The US apartment market with the most aggressive development can be found in the Deep South city of Huntsville, Ala., according to RealPage, and it has claimed that title since 2022. In the year-ending 1st quarter 2024, roughly 5,900 units delivered, expanding inventory a phenomenal 15.9%. And there are another 9,895 units in the construction pipeline, with 6,900 of those units projected to complete by the end of Q1 2025, pushing inventory growth another 16.2%. “That ratio ranks as the #1 rate for under construction inventory growth across the country, outpacing big markets like Dallas, Houston and Atlanta,” RealPage’s Carissa Brown writes. Huntsville isn’t expected to see a peak in inventory growth until around the end of 2024, she adds.
All together it has about 42,900 existing units, comparatively smaller than fellow Alabama markets Birmingham, which has 81,145 existing units, and Mobile/Daphne with 43,559 units.
The growth, though, has had the expected effect on occupancy and vacancy rates. In April 2024, Huntsville’s occupancy rate was 93.7%, about 270 basis points below the five-year average, 120 basis points behind Huntsville’s 10-year average and roughly 40 bps below the US norm of 94.2%.
Still RealPage concludes that Huntsville’s demand is relatively in balance with supply, with roughly 5,110 units absorbed in the year-ending April, about even with deliveries of 5,885 units. However, landlords cut effective asking rents 3.3% year-over-year in April 2024, the 11th consecutive month for reductions. That rate fell below the five-year monthly average of 6%.

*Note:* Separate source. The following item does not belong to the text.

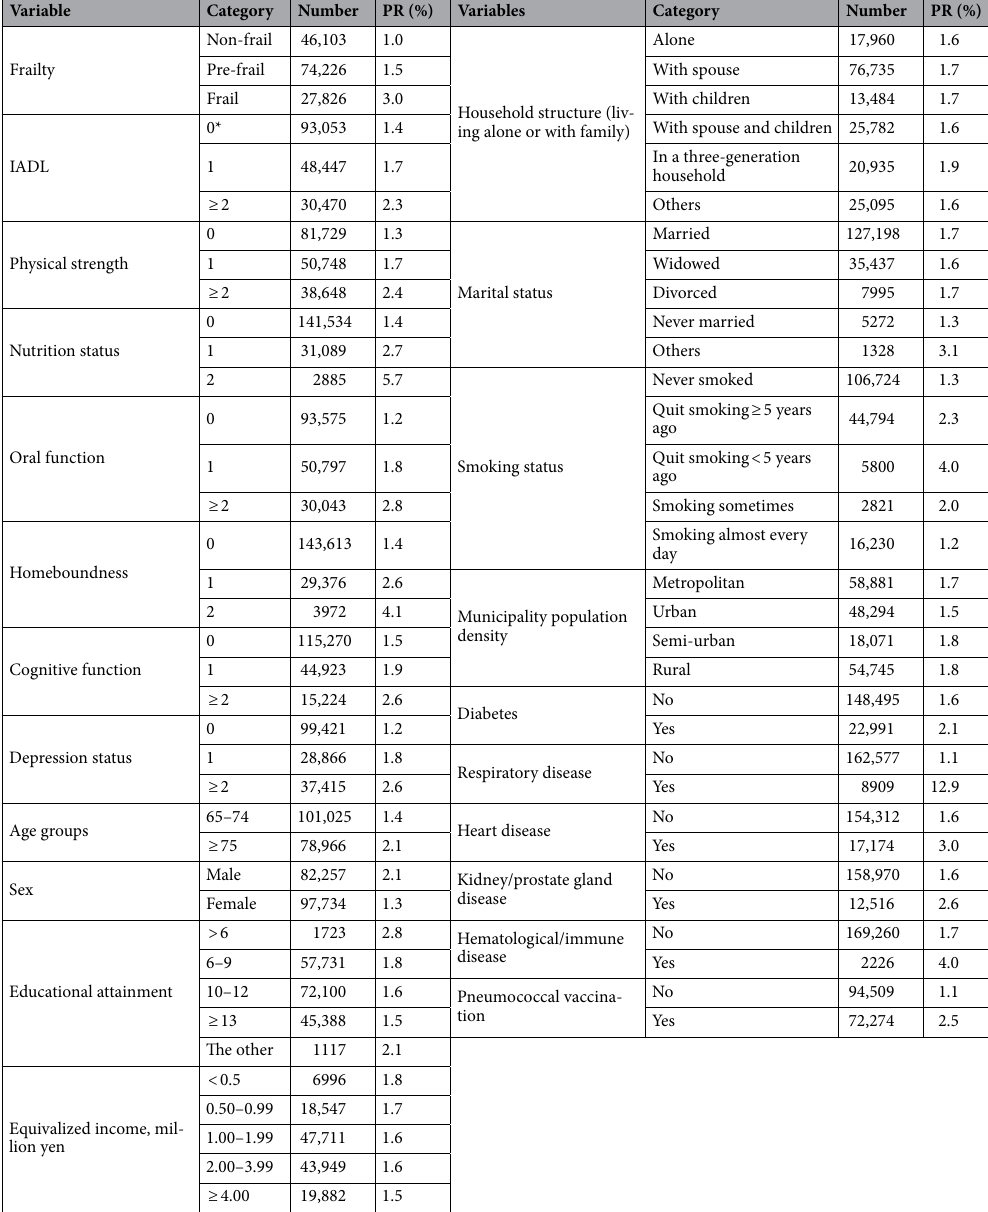
Table 1. Prevalence rates of pneumonia in comparison with the characteristics of older adults. *Numbers in IADL, physical strength, nutrition status, oral function, homebound, cognitive function, depressive mode are the numbers of the applicable KCL questions for the older adults. PR prevalence rate, IADL instrumental activity of daily living, KCL Kihon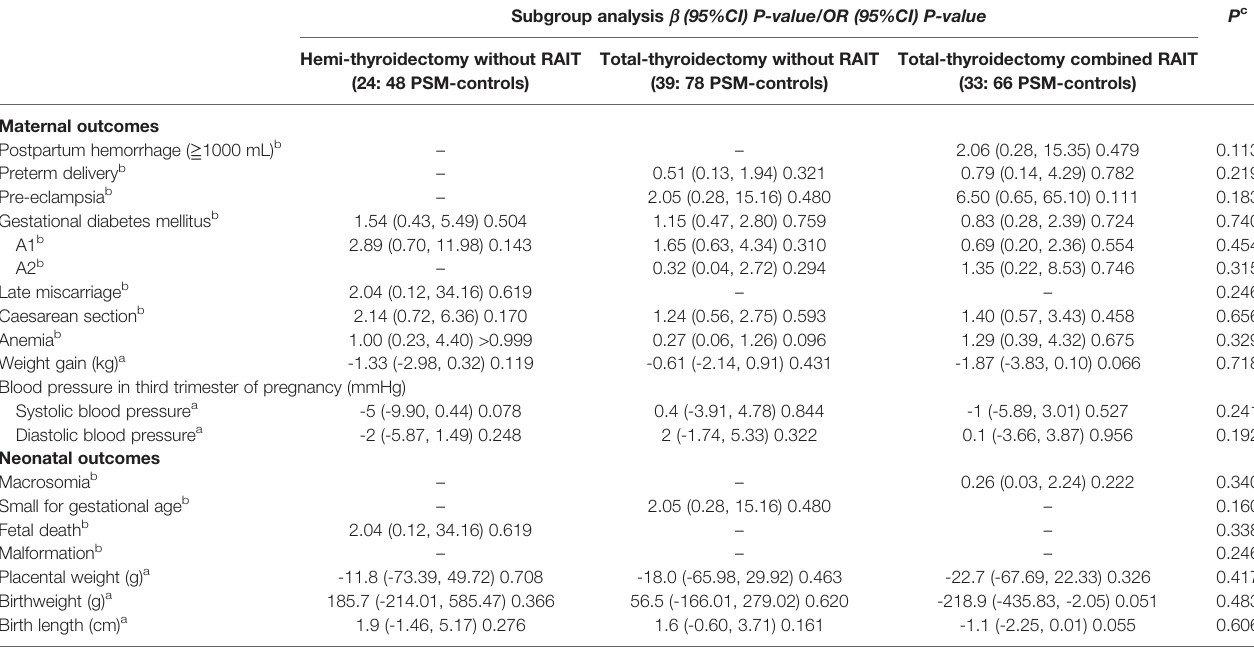
TABLE 5 | Subgroup analysis and comparison of different treatments modality among thyroid cancer survivors.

Solid job and population growth are the drivers behind the market’s growth. In the year-ending April 2024, Huntsville added 8,200 jobs, expanding the employment base by 3%, which is more than double the US average of 1.3%. Also, population in the metro area has reached 527,254, up from 494,706 in 2020, a 6.6% increase, according to 2023 estimates from the US Census Bureau.